_Work request_
In the abstract on skeletal muscle in pulmonary arterial hypertension, how many proteins were under-expressed in the quadriceps of every idiopathic PAH patient?

_Page excerpt_
☆ ☆ ☆ ☆ ☆ ☆ ☆

Abstract 18124: Skeletal Muscle Proteomic Signature in Pulmonary Arterial Hypertension

Introduction: Most pulmonary arterial hypertension (PAH) patients exhibit severe dyspnea and fatigue resulting in restricted exercise capabilities and poor quality of life. Numerous observations suggest that exercise limitation in PAH is not solely due to cardio-pulmonary impairment, but that other determinants such as skeletal muscle abnormalities are involved. In order to better understand the origins of exercise limitation in PAH, we studied the proteomic signature of skeletal muscle impairment in PAH. Methods and results: Muscle proteins from 4 idiopathic PAH patients and 4 matched controls were extracted following quadriceps muscle biopsy. Fractioned peptides were then tagged using an isobaric Tags for Relative and Absolute Quantitation (iTRAQ, ABsciex) specific for each patient. Tagged peptides were then mixed, fractioned, identified and quantified using mass spectrometry quantitative method. Over 900 proteins were identified using iTRAQ analysis, among them, 9 were under-expressed and 7 were over-expressed in all iPAH patient quadriceps. More than 75% of the under-expressed proteins are involved in oxidative metabolism and most other highlighted proteins play a role in myogenesis. In addition, structural differences between control and PAH skeletal muscles were explored by electronic microscopy. PAH skeletal muscles had decreased mitochondrial density and impaired mitochondrial structure resulting in abnormal metabolism. Finally, PAH skeletal muscles had impaired micro-vessels structure and decreased in their density. Conclusions: Proteomic data allowed us to highlight proteins that could be responsible for exercise limitation in PAH. Taken together with electronic microscopy experiments, these data suggest that as shown in both the lungs and the right ventricle (RV), impairment of oxidative metabolism is also present in skeletal muscles of PAH patients. Similarly to the RV, metabolism unbalanced is associated with abnormal mitochondria and micro-vessels. In addition to shedding light on exercise limitation in PAH, this study might lead to the discovery of an early and less invasive diagnostic method for PAH.

☆ ☆ ☆ ☆ ☆ ☆ ☆

_Records supplied_
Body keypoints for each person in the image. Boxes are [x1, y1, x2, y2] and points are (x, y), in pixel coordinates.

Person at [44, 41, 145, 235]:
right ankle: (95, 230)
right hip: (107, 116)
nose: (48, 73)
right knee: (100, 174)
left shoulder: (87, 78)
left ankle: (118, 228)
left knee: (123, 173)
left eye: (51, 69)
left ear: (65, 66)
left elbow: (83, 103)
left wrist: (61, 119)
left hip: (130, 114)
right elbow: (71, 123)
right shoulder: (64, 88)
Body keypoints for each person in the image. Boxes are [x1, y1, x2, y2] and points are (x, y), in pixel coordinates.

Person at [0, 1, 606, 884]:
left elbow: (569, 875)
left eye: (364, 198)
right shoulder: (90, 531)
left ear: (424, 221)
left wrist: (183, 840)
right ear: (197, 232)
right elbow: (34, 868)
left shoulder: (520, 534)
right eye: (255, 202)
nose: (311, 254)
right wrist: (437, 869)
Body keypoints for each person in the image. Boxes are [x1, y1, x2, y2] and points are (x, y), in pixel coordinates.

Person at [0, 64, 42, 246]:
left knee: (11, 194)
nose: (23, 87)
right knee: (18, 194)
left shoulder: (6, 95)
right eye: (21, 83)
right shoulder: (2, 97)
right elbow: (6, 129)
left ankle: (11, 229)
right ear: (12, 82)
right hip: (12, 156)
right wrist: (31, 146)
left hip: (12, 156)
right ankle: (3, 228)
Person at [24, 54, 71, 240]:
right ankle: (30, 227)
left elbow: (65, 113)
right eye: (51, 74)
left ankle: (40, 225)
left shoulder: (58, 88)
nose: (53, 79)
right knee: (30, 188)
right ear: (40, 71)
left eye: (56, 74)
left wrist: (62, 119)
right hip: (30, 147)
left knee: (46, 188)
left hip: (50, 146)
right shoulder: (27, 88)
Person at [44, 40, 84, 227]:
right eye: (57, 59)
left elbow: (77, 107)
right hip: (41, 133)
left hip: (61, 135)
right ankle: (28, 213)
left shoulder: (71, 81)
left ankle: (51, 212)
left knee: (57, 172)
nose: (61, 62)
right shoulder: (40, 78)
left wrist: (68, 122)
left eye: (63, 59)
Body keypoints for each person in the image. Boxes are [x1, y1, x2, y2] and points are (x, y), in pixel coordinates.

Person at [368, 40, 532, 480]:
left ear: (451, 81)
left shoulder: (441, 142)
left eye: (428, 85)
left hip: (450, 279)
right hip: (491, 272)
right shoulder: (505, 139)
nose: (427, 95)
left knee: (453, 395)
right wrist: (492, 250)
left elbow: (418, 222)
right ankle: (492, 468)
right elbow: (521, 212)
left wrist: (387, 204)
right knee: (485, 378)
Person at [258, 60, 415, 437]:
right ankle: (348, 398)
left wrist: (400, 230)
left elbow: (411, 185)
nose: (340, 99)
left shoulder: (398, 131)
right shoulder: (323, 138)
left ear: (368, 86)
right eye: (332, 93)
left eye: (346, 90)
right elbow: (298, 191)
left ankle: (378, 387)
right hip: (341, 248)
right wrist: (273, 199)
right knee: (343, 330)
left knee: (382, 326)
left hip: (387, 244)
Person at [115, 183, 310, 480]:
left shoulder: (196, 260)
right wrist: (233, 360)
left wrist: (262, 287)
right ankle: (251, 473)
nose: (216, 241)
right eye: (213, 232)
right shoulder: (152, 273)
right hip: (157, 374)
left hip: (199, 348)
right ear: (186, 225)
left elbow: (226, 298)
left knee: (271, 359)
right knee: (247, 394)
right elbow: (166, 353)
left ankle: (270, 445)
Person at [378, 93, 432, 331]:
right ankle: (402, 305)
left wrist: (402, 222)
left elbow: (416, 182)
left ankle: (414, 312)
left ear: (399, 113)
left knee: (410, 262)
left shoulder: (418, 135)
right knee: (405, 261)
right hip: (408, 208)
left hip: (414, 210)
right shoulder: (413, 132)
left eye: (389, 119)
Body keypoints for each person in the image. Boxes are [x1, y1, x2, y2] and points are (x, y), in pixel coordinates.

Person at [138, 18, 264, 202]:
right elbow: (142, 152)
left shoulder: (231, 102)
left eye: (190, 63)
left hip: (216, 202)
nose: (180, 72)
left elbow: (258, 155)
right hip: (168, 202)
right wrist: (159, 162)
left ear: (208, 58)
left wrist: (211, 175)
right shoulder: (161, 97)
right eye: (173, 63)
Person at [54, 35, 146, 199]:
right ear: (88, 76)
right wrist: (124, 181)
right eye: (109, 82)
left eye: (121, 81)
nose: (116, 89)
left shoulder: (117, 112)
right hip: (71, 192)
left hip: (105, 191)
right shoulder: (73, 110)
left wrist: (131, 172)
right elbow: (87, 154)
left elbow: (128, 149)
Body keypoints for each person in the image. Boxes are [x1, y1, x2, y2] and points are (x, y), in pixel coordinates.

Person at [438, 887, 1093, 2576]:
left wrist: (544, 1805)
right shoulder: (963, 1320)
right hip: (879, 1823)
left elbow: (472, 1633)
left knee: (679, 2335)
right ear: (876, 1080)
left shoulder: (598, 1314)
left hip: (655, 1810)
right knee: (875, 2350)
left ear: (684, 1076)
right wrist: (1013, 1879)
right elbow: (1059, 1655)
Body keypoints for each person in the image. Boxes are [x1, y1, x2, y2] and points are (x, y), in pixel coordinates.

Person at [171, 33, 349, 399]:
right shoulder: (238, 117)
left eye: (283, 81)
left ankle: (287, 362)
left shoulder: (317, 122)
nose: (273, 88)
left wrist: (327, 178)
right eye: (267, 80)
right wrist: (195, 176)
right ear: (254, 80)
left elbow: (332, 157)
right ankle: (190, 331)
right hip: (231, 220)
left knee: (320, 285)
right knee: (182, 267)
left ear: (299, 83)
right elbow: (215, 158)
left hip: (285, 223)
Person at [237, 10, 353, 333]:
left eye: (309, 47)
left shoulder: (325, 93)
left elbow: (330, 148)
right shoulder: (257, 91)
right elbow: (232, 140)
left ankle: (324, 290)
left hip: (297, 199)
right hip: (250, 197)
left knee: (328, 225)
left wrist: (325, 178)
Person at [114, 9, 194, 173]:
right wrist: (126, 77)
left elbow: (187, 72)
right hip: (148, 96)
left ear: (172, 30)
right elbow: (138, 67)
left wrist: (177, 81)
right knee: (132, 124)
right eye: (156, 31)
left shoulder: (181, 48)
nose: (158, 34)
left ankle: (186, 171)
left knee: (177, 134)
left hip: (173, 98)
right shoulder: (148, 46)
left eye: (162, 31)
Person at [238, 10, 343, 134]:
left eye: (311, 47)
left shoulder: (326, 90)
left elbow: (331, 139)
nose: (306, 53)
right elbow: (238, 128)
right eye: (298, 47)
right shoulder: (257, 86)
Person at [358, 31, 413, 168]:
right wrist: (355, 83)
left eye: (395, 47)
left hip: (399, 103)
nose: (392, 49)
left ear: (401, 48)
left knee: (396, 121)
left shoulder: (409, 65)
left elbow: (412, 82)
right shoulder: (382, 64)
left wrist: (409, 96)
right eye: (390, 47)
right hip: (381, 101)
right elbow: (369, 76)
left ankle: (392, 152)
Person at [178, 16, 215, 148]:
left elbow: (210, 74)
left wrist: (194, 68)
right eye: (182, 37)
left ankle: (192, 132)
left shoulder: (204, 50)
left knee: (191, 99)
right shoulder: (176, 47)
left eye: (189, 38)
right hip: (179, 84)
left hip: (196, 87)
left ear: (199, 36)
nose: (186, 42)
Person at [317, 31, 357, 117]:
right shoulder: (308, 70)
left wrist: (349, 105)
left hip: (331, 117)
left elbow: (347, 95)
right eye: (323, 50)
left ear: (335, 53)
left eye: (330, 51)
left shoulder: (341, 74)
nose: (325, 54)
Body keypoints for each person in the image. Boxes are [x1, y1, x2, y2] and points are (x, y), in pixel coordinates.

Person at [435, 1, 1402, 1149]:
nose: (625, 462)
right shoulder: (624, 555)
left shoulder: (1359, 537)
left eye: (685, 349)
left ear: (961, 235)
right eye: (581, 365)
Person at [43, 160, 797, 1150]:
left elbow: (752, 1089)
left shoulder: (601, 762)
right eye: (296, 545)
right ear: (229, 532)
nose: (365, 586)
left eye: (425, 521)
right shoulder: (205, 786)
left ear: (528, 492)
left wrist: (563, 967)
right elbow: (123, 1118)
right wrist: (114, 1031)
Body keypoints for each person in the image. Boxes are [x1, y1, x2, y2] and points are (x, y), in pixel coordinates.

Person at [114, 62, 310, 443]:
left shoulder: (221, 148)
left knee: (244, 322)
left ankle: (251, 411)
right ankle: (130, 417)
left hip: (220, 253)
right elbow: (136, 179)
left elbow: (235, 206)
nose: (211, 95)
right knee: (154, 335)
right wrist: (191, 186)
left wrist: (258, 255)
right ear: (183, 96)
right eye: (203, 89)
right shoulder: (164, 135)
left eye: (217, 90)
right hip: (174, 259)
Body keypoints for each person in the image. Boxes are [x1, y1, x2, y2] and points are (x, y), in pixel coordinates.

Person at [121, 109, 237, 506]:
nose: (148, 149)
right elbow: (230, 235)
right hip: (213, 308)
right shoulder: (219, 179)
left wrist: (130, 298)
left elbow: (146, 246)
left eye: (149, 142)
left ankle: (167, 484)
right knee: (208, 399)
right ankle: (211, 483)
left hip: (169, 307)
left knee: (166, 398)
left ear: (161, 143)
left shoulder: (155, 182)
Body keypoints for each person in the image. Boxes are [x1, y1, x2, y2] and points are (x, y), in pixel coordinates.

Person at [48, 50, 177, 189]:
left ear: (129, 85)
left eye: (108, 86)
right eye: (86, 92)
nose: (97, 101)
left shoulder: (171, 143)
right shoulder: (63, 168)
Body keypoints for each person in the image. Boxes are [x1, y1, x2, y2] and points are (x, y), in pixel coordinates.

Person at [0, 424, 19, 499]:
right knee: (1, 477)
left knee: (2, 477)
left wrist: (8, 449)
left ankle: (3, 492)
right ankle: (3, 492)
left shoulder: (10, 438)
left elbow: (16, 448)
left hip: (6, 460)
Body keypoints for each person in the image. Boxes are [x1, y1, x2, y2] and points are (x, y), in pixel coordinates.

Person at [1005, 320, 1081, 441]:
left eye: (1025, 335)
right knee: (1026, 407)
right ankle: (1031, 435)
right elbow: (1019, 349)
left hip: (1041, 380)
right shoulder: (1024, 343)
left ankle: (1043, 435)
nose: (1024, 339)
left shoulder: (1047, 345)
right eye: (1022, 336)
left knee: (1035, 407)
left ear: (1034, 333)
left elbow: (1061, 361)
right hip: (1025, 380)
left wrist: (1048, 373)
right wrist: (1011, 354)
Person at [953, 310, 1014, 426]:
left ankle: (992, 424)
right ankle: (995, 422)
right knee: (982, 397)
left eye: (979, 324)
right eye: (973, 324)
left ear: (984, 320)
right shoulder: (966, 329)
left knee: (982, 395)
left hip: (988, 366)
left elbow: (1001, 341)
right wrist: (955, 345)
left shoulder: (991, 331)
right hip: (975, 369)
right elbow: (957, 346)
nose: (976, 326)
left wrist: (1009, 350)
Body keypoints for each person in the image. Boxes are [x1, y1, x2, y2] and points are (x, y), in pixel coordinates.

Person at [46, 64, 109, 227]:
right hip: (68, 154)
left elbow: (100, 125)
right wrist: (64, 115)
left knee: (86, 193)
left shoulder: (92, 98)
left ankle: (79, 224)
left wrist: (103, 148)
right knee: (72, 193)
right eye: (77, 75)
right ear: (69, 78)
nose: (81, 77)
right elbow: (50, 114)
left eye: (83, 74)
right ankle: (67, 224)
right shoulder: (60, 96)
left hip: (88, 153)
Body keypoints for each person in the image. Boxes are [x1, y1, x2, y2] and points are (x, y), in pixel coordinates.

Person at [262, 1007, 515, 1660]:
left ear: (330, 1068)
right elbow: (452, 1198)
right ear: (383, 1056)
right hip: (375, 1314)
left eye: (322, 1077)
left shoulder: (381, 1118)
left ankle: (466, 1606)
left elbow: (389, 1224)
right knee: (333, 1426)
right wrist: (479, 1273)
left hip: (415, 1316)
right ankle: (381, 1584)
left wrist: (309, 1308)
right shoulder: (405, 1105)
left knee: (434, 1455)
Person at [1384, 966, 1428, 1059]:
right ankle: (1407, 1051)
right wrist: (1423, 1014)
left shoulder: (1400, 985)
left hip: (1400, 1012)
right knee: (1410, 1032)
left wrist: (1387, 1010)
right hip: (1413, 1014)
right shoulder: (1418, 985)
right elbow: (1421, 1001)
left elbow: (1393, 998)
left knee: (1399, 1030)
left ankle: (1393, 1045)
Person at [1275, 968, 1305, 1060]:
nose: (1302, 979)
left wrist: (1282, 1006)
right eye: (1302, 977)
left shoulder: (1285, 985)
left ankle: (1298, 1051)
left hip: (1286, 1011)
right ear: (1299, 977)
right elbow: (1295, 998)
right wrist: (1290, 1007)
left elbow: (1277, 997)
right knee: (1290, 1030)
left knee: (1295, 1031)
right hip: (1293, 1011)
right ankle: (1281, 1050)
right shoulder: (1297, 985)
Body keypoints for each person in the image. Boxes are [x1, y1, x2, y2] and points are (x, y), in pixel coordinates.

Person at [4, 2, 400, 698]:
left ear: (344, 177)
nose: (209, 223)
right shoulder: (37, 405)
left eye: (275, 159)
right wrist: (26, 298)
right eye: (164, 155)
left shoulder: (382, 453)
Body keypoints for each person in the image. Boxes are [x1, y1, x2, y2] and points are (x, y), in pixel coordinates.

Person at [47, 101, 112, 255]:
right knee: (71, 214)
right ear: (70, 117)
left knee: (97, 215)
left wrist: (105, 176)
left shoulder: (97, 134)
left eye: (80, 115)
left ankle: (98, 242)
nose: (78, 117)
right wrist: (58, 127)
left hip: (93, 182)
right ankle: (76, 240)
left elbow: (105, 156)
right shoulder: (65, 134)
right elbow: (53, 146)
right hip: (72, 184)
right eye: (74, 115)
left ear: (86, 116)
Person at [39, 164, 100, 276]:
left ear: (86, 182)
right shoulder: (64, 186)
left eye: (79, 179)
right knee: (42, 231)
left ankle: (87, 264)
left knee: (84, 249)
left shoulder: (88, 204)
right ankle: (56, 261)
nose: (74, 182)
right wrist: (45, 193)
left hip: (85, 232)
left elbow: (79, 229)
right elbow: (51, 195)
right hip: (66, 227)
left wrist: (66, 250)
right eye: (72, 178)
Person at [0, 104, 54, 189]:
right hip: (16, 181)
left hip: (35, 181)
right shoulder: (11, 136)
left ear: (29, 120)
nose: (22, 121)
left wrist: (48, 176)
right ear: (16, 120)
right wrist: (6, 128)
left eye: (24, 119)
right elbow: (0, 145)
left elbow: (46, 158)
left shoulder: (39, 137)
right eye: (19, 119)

☆ ☆ ☆ ☆ ☆ ☆ ☆

_Answer_
Nine proteins were under-expressed in all of the patients' quadriceps.